__What needs to be done__.
Turn the lines below into a JSON list of strings with one string per line, skipping blank lines. Leave out the picture markers.

__Supplied data__.
━━━━━━━━━━━━━━━━━━━━━━━━━━━━━━

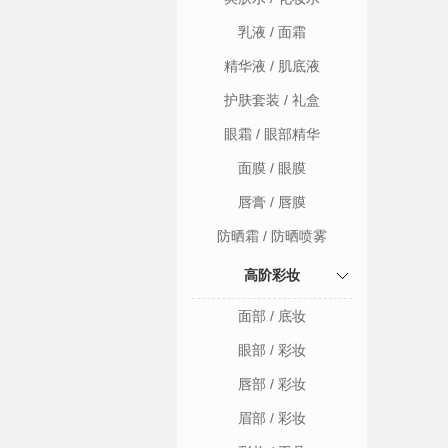
乳液 / 面霜
精华液 / 肌底液
护肤套装 / 礼盒
眼霜 / 眼部精华
面膜 / 眼膜
唇膏 / 唇膜
防晒霜 / 防晒喷雾
高阶彩妆
面部 / 底妆
眼部 / 彩妆
唇部 / 彩妆
眉部 / 彩妆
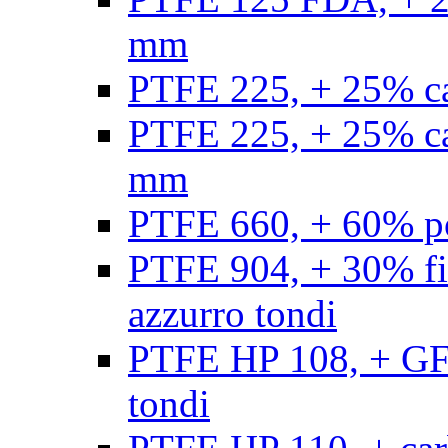
mm
PTFE 225, + 25% ca
PTFE 225, + 25% ca
mm
PTFE 660, + 60% po
PTFE 904, + 30% fibr
azzurro tondi
PTFE HP 108, + GF +
tondi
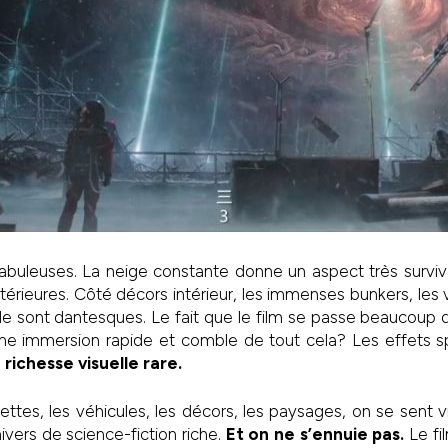
buleuses. La neige constante donne un aspect très survival
térieures. Côté décors intérieur, les immenses bunkers, les v
iale sont dantesques. Le fait que le film se passe beaucoup
ne immersion rapide et comble de tout cela? Les effets sp
 richesse visuelle rare.
ettes, les véhicules, les décors, les paysages, on se sent vr
ivers de science-fiction riche.
Et on ne s’ennuie pas.
Le fi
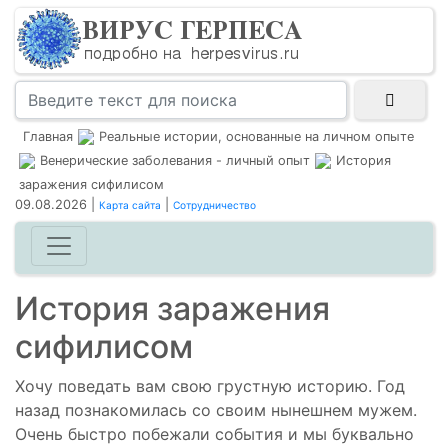
Главная
Реальные истории, основанные на личном опыте
Венерические заболевания - личный опыт
История
заражения сифилисом
09.08.2026 |
|
Карта сайта
Сотрудничество
История заражения
сифилисом
Хочу поведать вам свою грустную историю. Год
назад познакомилась со своим нынешнем мужем.
Очень быстро побежали события и мы буквально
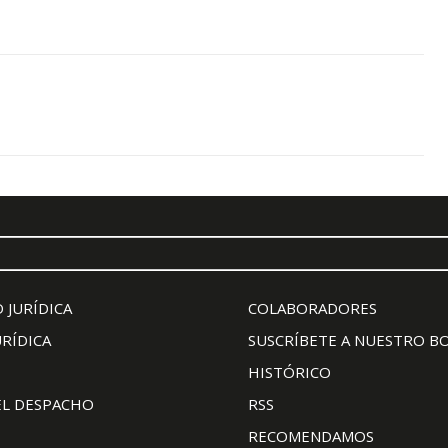
 JURÍDICA
COLABORADORES
URÍDICA
SUSCRÍBETE A NUESTRO B
HISTÓRICO
EL DESPACHO
RSS
RECOMENDAMOS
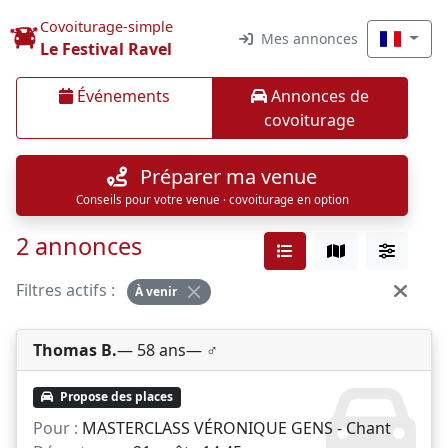
Covoiturage-simple
Mes annonces
Le Festival Ravel
Événements
Annonces de
covoiturage
Préparer ma venue
Conseils pour votre venue · covoiturage en option
2 annonces
Filtres actifs :
À venir
Thomas B.
— 58 ans
— ♂️
Propose des places
Pour :
MASTERCLASS VÉRONIQUE GENS - Chant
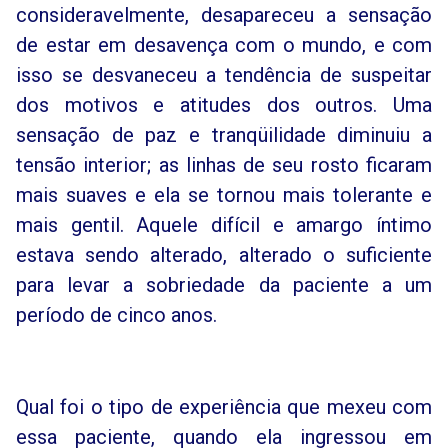
consideravelmente, desapareceu a sensação
de estar em desavença com o mundo, e com
isso se desvaneceu a tendência de suspeitar
dos motivos e atitudes dos outros. Uma
sensação de paz e tranqüilidade diminuiu a
tensão interior; as linhas de seu rosto ficaram
mais suaves e ela se tornou mais tolerante e
mais gentil. Aquele difícil e amargo íntimo
estava sendo alterado, alterado o suficiente
para levar a sobriedade da paciente a um
período de cinco anos.
Qual foi o tipo de experiência que mexeu com
essa paciente, quando ela ingressou em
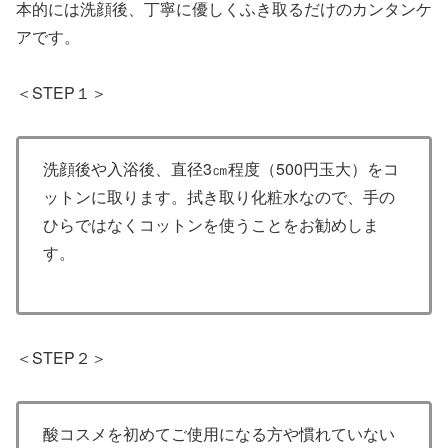
本的には洗顔後、丁寧に優しくふき取るだけのカンタンケ
アです。
＜STEP１＞
洗顔後や入浴後、直径3㎝程度（500円玉大）をコ
ットンに取ります。拭き取り化粧水なので、手の
ひらではなくコットンを使うことをお勧めしま
す。
＜STEP２＞
酸コスメを初めてご使用になる方や慣れていない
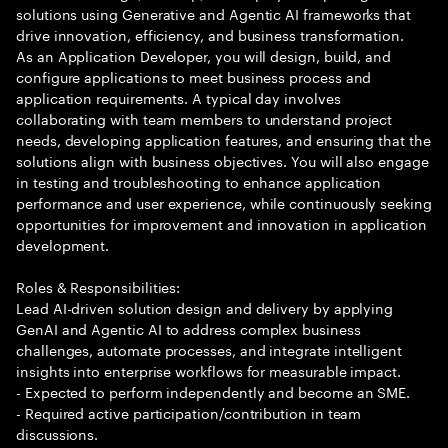
solutions using Generative and Agentic AI frameworks that
drive innovation, efficiency, and business transformation.
As an Application Developer, you will design, build, and
configure applications to meet business process and
application requirements. A typical day involves
collaborating with team members to understand project
needs, developing application features, and ensuring that the
solutions align with business objectives. You will also engage
in testing and troubleshooting to enhance application
performance and user experience, while continuously seeking
opportunities for improvement and innovation in application
development.
Roles & Responsibilities:
Lead AI-driven solution design and delivery by applying
GenAI and Agentic AI to address complex business
challenges, automate processes, and integrate intelligent
insights into enterprise workflows for measurable impact.
- Expected to perform independently and become an SME.
- Required active participation/contribution in team
discussions.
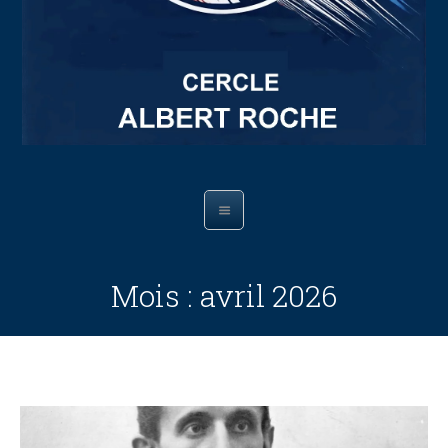
Mois :
avril 2026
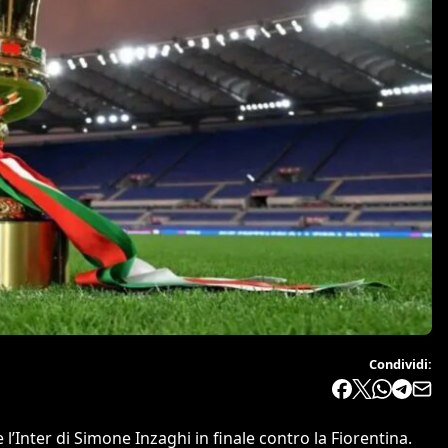
Condividi:
 l’Inter di Simone Inzaghi in finale contro la Fiorentina.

━━━━━━━━━━━━━━━━━━━━━━━━━━━━━━

__Response box__.
[
  "乳液 / 面霜",
  "精华液 / 肌底液",
  "护肤套装 / 礼盒",
  "眼霜 / 眼部精华",
  "面膜 / 眼膜",
  "唇膏 / 唇膜",
  "防晒霜 / 防晒喷雾",
  "高阶彩妆",
  "面部 / 底妆",
  "眼部 / 彩妆",
  "唇部 / 彩妆",
  "眉部 / 彩妆",
  "mm",
  "PTFE 225, + 25% ca",
  "PTFE 225, + 25% ca",
  "mm",
  "PTFE 660, + 60% po",
  "PTFE 904, + 30% fibr",
  "azzurro tondi",
  "PTFE HP 108, + GF +",
  "tondi",
  "buleuses. La neige constante donne un aspect très survival",
  "térieures. Côté décors intérieur, les immenses bunkers, les v",
  "iale sont dantesques. Le fait que le film se passe beaucoup",
  "ne immersion rapide et comble de tout cela? Les effets sp",
  " richesse visuelle rare.",
  "ettes, les véhicules, les décors, les paysages, on se sent vr",
  "ivers de science-fiction riche.",
  "Et on ne s’ennuie pas.",
  "Le fi",
  "Главная",
  "Реальные истории, основанные на личном опыте",
  "Венерические заболевания - личный опыт",
  "История",
  "заражения сифилисом",
  "09.08.2026 |",
  "|",
  "Карта сайта",
  "Сотрудничество",
  "История заражения",
  "сифилисом",
  "Хочу поведать вам свою грустную историю. Год",
  "назад познакомилась со своим нынешнем мужем.",
  "Очень быстро побежали события и мы буквально",
  " JURÍDICA",
  "COLABORADORES",
  "URÍDICA",
  "SUSCRÍBETE A NUESTRO B",
  "HISTÓRICO",
  "EL DESPACHO",
  "RSS",
  "RECOMENDAMOS",
  "Covoiturage-simple",
  "Mes annonces",
  "Le Festival Ravel",
  "Événements",
  "Annonces de",
  "covoiturage",
  "Préparer ma venue",
  "Conseils pour votre venue · covoiturage en option",
  "2 annonces",
  "Filtres actifs :",
  "À venir",
  "Thomas B.",
  "— 58 ans",
  "— ♂️",
  "Propose des places",
  "Pour :",
  "MASTERCLASS VÉRONIQUE GENS - Chant",
  "consideravelmente, desapareceu a sensação",
  "de estar em desavença com o mundo, e com",
  "isso se desvaneceu a tendência de suspeitar",
  "dos motivos e atitudes dos outros. Uma",
  "sensação de paz e tranqüilidade diminuiu a",
  "tensão interior; as linhas de seu rosto ficaram",
  "mais suaves e ela se tornou mais tolerante e",
  "mais gentil. Aquele difícil e amargo íntimo",
  "estava sendo alterado, alterado o suficiente",
  "para levar a sobriedade da paciente a um",
  "período de cinco anos.",
  "Qual foi o tipo de experiência que mexeu com",
  "essa paciente, quando ela ingressou em",
  "本的には洗顔後、丁寧に優しくふき取るだけのカンタンケ",
  "アです。",
  "＜STEP１＞",
  "洗顔後や入浴後、直径3㎝程度（500円玉大）をコ",
  "ットンに取ります。拭き取り化粧水なので、手の",
  "ひらではなくコットンを使うことをお勧めしま",
  "す。",
  "＜STEP２＞",
  "酸コスメを初めてご使用になる方や慣れていない",
  "solutions using Generative and Agentic AI frameworks that",
  "drive innovation, efficiency, and business transformation.",
  "As an Application Developer, you will design, build, and",
  "configure applications to meet business process and",
  "application requirements. A typical day involves",
  "collaborating with team members to understand project",
  "needs, developing application features, and ensuring that the",
  "solutions align with business objectives. You will also engage",
  "in testing and troubleshooting to enhance application",
  "performance and user experience, while continuously seeking",
  "opportunities for improvement and innovation in application",
  "development.",
  "Roles & Responsibilities:",
  "Lead AI-driven solution design and delivery by applying",
  "GenAI and Agentic AI to address complex business",
  "challenges, automate processes, and integrate intelligent",
  "insights into enterprise workflows for measurable impact.",
  "- Expected to perform independently and become an SME.",
  "- Required active participation/contribution in team",
  "discussions.",
  "Mois :",
  "avril 2026",
  "Condividi:",
  " l’Inter di Simone Inzaghi in finale contro la Fiorentina."
]